*TEXTE À EXAMINER*:
'''

Au moins trois civils ont été enlevés mercredi dans les localités de Makembi et Ruangau, situées à environ 60 kilomètres au nord-est de la ville de Beni, dans le territoire de Beni au Nord-Kivu.
Selon des sources de la société civile locale, deux personnes ont été capturées à Makembi, tandis qu’une troisième victime a été enlevée à Ruangau, sur l’axe routier Eringeti-Kainama. Les circonstances exactes de ces enlèvements restent à éclaircir, mais les habitants attribuent ces actes aux combattants des Forces démocratiques alliées (ADF), un groupe armé actif dans cette partie de la province.
Au cours de leur incursion, les assaillants auraient également incendié une moto, accentuant le climat de peur qui règne dans cette zone régulièrement confrontée à l’insécurité.
Face à cette situation, la société civile dénonce une recrudescence des mouvements des ADF dans plusieurs villages situés le long de l’axe Eringeti-Kainama. Elle s’inquiète de la multiplication des incursions armées et des enlèvements ciblant les populations civiles.
Les acteurs locaux plaident pour un renforcement des opérations militaires afin de sécuriser les villages exposés et prévenir de nouvelles attaques. Ils estiment que des interventions plus soutenues des forces de sécurité sont nécessaires pour restaurer la confiance des populations et garantir leur protection.
La société civile souligne par ailleurs que ces trois nouveaux enlèvements portent à plus de huit le nombre de personnes disparues ou enlevées dans l’espace d’environ une semaine dans cette région du territoire de Beni. Cette série d’incidents alimente les inquiétudes des habitants, qui craignent une dégradation accrue de la situation sécuritaire.
Les recherches se prolongent pour retrouver les victimes et établir les responsabilités exactes de ces actes, alors que les communautés locales appellent les autorités à agir rapidement pour mettre fin à cette vague d’insécurité.

'''

*CONTENU PRÉSENTÉ*:
'''

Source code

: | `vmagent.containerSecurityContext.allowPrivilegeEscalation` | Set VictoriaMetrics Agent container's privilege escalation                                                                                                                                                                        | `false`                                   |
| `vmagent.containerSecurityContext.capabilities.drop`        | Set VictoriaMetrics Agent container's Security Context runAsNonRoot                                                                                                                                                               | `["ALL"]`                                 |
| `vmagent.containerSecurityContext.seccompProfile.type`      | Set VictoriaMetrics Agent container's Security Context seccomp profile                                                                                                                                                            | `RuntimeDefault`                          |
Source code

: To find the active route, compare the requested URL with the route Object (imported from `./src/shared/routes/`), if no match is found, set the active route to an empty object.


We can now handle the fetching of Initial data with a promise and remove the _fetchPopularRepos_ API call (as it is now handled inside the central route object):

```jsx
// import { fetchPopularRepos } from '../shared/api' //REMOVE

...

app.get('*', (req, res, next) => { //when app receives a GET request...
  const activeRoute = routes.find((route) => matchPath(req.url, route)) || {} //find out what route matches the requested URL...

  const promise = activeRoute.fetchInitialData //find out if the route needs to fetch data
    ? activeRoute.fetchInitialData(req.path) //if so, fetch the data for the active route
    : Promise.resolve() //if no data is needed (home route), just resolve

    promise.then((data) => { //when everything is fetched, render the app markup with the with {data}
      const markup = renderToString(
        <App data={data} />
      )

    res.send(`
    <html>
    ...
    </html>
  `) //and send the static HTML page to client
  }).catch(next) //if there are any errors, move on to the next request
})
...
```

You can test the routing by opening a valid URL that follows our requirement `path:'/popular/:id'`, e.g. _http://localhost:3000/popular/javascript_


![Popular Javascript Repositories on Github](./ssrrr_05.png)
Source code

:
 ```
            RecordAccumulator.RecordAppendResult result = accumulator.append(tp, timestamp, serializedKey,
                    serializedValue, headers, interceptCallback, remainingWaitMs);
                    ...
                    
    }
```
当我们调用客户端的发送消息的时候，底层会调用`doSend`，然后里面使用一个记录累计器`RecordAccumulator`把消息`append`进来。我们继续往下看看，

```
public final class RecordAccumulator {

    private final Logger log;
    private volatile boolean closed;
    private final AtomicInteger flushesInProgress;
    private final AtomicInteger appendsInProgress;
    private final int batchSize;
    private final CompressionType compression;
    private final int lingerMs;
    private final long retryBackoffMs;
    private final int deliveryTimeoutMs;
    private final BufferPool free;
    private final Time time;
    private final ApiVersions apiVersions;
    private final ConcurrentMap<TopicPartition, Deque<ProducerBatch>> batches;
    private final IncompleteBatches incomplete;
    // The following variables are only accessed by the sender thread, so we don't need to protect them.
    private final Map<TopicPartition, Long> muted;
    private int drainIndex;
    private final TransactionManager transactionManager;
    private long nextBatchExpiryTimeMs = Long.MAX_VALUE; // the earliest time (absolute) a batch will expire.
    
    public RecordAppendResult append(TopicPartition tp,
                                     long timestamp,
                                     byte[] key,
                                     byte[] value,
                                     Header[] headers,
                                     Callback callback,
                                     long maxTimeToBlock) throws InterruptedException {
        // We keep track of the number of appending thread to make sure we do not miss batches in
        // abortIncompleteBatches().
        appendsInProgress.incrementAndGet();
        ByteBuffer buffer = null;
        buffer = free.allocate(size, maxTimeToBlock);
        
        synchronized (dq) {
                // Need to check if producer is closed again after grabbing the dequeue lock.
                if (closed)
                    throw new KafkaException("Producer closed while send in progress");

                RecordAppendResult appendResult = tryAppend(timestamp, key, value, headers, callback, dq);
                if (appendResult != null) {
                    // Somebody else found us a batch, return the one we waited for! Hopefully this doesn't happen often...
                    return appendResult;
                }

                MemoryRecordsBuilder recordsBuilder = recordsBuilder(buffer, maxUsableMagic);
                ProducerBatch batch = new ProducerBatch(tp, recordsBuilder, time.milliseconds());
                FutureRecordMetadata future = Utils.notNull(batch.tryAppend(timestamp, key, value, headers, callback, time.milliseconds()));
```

'''

*CONSIGNE*: Recopiez tel quel le passage de l'article sur les enlèvements qui va de « Les acteurs locaux » à « garantir leur protection. ». Les lignes ci-dessus proviennent d'une autre source que l'article sur les enlèvements.

*RÉSULTAT OBTENU*:
Les acteurs locaux plaident pour un renforcement des opérations militaires afin de sécuriser les villages exposés et prévenir de nouvelles attaques. Ils estiment que des interventions plus soutenues des forces de sécurité sont nécessaires pour restaurer la confiance des populations et garantir leur protection.